--- RECORDS FOR PROCESSING Enclosed Below ---
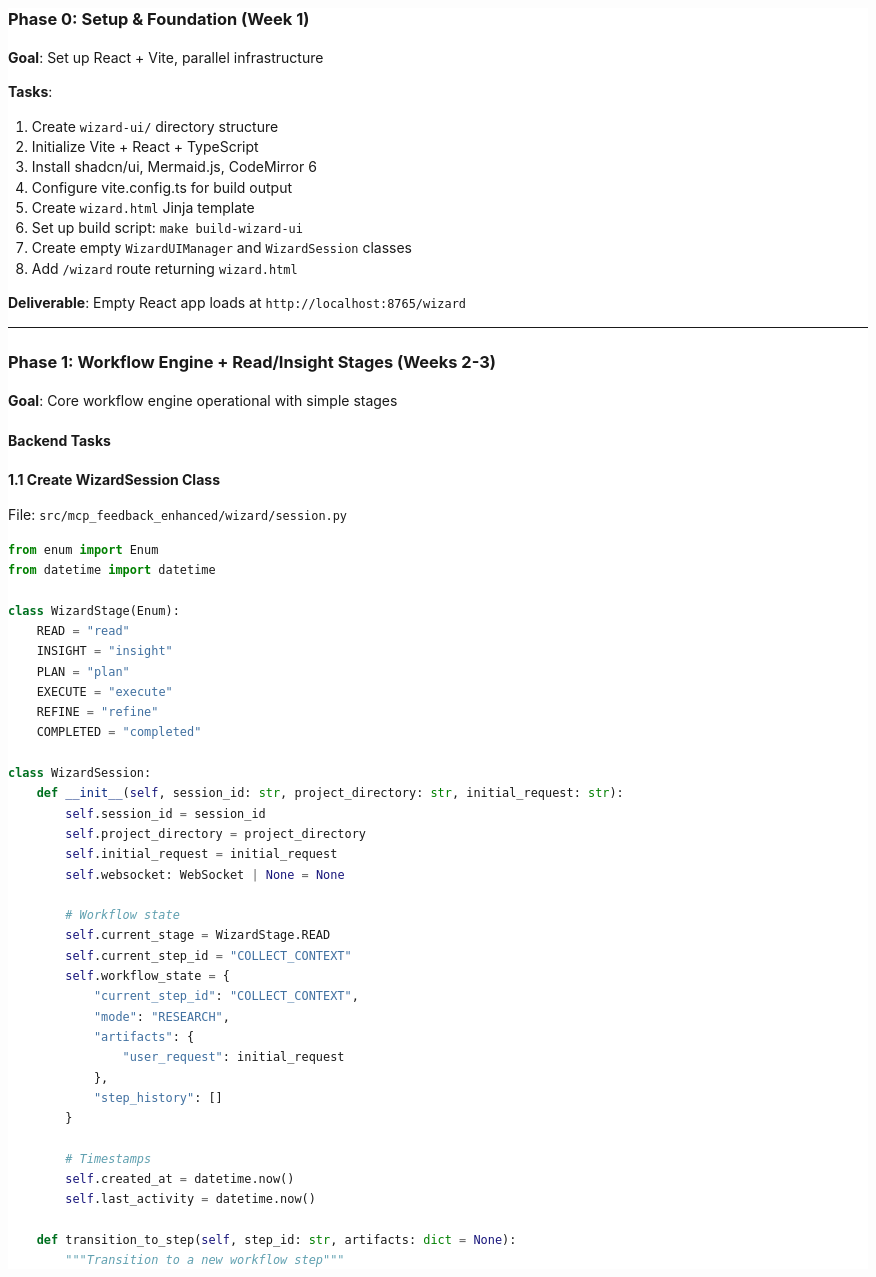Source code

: ### Phase 0: Setup & Foundation (Week 1)

**Goal**: Set up React + Vite, parallel infrastructure

**Tasks**:
1. Create `wizard-ui/` directory structure
2. Initialize Vite + React + TypeScript
3. Install shadcn/ui, Mermaid.js, CodeMirror 6
4. Configure vite.config.ts for build output
5. Create `wizard.html` Jinja template
6. Set up build script: `make build-wizard-ui`
7. Create empty `WizardUIManager` and `WizardSession` classes
8. Add `/wizard` route returning `wizard.html`

**Deliverable**: Empty React app loads at `http://localhost:8765/wizard`

---

### Phase 1: Workflow Engine + Read/Insight Stages (Weeks 2-3)

**Goal**: Core workflow engine operational with simple stages

#### Backend Tasks

**1.1 Create WizardSession Class**

File: `src/mcp_feedback_enhanced/wizard/session.py`

```python
from enum import Enum
from datetime import datetime

class WizardStage(Enum):
    READ = "read"
    INSIGHT = "insight"
    PLAN = "plan"
    EXECUTE = "execute"
    REFINE = "refine"
    COMPLETED = "completed"

class WizardSession:
    def __init__(self, session_id: str, project_directory: str, initial_request: str):
        self.session_id = session_id
        self.project_directory = project_directory
        self.initial_request = initial_request
        self.websocket: WebSocket | None = None
        
        # Workflow state
        self.current_stage = WizardStage.READ
        self.current_step_id = "COLLECT_CONTEXT"
        self.workflow_state = {
            "current_step_id": "COLLECT_CONTEXT",
            "mode": "RESEARCH",
            "artifacts": {
                "user_request": initial_request
            },
            "step_history": []
        }
        
        # Timestamps
        self.created_at = datetime.now()
        self.last_activity = datetime.now()
    
    def transition_to_step(self, step_id: str, artifacts: dict = None):
        """Transition to a new workflow step"""
```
--- End of Enclosed RECORDS FOR PROCESSING ---
**WORK ITEM**. Each line from the start of the entries above through the line with "### Phase 1: Workflow" should be duplicated exactly, leaving out the pictures.

**WRITTEN RESPONSE**.
Source code

: ### Phase 0: Setup & Foundation (Week 1)

**Goal**: Set up React + Vite, parallel infrastructure

**Tasks**:
1. Create `wizard-ui/` directory structure
2. Initialize Vite + React + TypeScript
3. Install shadcn/ui, Mermaid.js, CodeMirror 6
4. Configure vite.config.ts for build output
5. Create `wizard.html` Jinja template
6. Set up build script: `make build-wizard-ui`
7. Create empty `WizardUIManager` and `WizardSession` classes
8. Add `/wizard` route returning `wizard.html`

**Deliverable**: Empty React app loads at `http://localhost:8765/wizard`

---

### Phase 1: Workflow Engine + Read/Insight Stages (Weeks 2-3)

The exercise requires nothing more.